Vensencio Guterres mengatakan, kebebasan dan hak menentukan nasib sendiri merupakan sebuah prinsip yang sangat berharga dan lebih tinggi dari nilai-nilai lainnya yang harus dinikmati oleh setiap orang dalam kehidupannya, khususnya Papua Barat yang saat ini  memperjuangkan kemerdekaannya.

“Kebebasan dan penentuan nasib sendiri (kemerdekaan) merupakan asas yang paling berharga, di atas segala nilai-nilai lain yang harus dinikmati oleh setiap orang dalam hidupnya, khususnya masyarakat yang hidup di suatu negara tertentu”

“Nilai tersebut diperoleh oleh rakyat Papua Barat pada tanggal 1 Desember 1961 yang dicanangkan sebagai hari kemerdekaan Papua Barat, namun baru berjalan 18 hari, rakyat Papua Barat harus kehilangan penentuan nasib sendiri karena adanya campur tangan negara Indonesia”. Hal tersebut disampaikan Juru Bicara Vensencio Guterres melalui siaran pers di Kampus Pusat-UNTL, Senin (26/05/2025).
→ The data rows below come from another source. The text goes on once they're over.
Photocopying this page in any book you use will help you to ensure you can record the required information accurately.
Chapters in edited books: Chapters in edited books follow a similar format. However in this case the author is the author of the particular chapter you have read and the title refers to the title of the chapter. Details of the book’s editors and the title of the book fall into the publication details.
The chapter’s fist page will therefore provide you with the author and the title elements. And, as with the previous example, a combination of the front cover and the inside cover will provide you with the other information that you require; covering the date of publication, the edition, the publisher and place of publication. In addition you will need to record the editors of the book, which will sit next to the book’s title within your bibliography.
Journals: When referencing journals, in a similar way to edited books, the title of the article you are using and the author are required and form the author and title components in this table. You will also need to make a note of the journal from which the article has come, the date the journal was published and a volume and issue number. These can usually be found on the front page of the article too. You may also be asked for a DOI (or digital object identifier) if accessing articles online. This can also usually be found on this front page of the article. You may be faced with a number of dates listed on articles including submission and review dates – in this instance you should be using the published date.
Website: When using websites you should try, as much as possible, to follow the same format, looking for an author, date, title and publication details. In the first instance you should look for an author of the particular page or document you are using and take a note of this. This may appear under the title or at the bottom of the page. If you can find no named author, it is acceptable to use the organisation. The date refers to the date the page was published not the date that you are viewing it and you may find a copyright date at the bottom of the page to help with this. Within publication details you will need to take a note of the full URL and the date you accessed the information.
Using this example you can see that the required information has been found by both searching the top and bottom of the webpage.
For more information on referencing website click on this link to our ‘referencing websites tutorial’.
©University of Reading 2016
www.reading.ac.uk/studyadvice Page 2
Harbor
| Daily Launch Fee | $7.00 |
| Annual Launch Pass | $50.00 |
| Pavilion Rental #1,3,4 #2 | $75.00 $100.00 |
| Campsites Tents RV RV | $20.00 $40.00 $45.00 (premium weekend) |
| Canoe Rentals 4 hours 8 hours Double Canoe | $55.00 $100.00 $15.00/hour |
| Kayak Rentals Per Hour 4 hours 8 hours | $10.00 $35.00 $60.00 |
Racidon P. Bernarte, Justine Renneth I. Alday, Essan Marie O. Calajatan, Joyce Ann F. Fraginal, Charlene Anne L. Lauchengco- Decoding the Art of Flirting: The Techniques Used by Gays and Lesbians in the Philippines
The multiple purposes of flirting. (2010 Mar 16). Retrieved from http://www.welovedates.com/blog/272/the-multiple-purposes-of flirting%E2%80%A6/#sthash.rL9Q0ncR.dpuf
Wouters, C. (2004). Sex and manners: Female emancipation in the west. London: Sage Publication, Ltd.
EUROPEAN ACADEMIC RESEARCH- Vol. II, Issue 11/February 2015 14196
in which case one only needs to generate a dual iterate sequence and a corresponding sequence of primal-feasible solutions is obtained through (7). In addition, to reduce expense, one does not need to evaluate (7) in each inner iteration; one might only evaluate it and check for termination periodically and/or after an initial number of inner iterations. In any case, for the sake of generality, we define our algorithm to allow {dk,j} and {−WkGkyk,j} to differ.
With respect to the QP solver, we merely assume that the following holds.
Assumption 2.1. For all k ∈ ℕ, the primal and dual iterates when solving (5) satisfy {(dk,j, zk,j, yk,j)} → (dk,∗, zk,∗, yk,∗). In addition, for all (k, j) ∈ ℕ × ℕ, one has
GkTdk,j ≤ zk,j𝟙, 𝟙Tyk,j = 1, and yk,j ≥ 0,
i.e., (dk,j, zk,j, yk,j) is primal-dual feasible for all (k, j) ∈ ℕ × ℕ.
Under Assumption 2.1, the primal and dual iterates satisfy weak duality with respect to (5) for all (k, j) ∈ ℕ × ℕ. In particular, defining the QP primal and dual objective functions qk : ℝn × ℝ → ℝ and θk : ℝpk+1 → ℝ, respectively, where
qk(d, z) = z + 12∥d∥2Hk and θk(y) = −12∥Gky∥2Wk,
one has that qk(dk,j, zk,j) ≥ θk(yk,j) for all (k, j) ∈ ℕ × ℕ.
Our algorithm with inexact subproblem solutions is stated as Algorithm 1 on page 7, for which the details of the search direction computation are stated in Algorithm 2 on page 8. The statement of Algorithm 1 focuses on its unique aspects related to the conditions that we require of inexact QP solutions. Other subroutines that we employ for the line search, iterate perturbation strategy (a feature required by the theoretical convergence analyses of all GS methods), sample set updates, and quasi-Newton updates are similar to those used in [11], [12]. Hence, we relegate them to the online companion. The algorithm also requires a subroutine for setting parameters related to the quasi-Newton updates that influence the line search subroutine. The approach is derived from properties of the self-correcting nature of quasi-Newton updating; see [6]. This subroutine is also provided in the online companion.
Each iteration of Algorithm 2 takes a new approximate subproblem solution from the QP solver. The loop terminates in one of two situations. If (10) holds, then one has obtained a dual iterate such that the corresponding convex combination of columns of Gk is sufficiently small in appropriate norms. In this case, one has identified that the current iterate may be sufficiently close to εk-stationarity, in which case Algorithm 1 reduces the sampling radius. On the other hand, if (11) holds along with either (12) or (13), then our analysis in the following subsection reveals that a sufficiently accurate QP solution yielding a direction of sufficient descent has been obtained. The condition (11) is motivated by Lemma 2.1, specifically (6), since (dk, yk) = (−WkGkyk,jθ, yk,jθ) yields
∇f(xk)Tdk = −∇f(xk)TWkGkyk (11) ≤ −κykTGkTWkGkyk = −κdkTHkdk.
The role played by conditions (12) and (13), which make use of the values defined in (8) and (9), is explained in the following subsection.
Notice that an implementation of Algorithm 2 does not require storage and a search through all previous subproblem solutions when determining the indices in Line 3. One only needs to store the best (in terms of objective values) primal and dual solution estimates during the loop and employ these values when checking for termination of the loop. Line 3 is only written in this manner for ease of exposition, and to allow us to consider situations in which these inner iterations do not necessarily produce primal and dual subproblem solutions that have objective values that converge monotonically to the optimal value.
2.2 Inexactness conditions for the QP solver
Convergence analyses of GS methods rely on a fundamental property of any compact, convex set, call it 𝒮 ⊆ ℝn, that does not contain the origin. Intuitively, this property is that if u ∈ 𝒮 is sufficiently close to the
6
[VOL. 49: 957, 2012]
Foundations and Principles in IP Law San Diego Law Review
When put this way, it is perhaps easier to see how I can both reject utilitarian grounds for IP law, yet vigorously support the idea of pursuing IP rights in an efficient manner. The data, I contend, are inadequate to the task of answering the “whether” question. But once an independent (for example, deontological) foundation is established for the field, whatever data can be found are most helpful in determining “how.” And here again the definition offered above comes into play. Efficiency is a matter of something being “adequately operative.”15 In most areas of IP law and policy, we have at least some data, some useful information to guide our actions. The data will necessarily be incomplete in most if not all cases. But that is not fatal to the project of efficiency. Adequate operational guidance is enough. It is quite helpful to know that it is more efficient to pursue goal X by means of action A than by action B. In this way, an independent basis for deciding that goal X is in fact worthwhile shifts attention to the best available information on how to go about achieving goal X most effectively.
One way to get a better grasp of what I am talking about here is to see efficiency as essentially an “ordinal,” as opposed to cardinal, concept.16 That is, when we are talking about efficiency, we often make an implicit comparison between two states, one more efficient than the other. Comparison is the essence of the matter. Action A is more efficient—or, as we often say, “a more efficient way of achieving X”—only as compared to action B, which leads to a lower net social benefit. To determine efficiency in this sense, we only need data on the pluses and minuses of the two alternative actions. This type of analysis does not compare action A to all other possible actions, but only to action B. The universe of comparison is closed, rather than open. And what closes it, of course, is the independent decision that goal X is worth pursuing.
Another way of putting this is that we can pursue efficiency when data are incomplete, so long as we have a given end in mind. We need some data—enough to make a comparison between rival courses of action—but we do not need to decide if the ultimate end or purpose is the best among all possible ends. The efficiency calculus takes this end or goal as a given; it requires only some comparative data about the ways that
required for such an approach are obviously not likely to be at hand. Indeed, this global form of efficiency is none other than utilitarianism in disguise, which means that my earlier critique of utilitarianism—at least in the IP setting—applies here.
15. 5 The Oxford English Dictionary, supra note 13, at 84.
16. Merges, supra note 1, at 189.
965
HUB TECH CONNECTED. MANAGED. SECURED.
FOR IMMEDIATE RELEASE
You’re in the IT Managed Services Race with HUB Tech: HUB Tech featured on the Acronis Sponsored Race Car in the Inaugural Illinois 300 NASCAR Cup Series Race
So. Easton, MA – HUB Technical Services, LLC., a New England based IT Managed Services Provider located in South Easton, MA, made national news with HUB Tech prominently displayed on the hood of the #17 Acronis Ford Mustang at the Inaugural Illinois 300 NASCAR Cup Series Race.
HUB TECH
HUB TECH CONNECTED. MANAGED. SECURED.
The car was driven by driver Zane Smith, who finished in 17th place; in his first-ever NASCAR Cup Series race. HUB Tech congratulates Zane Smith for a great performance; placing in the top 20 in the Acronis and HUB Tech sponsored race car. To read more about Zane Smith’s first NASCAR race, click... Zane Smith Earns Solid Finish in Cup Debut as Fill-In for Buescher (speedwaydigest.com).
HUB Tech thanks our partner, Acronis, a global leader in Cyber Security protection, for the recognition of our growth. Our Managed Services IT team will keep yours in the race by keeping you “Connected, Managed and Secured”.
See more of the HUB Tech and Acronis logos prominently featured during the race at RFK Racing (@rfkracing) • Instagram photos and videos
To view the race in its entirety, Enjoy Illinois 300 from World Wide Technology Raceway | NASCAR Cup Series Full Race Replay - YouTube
Vensencio menambahkan, negara kolonial Indonesia bekerja sama dengan Amerika Serikat dan Belanda mengambil keputusan melalui perjanjian New York pada tanggal 15 Agustus 1962 yang memaksa Papua Barat menjadi wilayah Indonesia namun sayangnya tidak melibatkan rakyat Papua.

“Negara kolonial Indonesia yang bekerja sama dengan Amerika Serikat dan Belanda mengeluarkan keputusan melalui Perjanjian New York pada tanggal 15 Agustus 1962 telah memaksa Papua Barat menjadi wilayah Indonesia namun sayangnya tidak melibatkan rakyat Papua.

“Negara kolonial Indonesia yang bekerja sama dengan Amerika Serikat dan Belanda mengeluarkan keputusan melalui Perjanjian New York pada tanggal 15 Agustus 1962 telah memaksa Papua Barat menjadi wilayah Indonesia namun sayangnya tidak melibatkan rakyat Papua. 15, 1962, yang memaksa Papua Barat menjadi wilayah Indonesia, tetapi sayangnya keputusan ini tidak melibatkan rakyat Papua Barat.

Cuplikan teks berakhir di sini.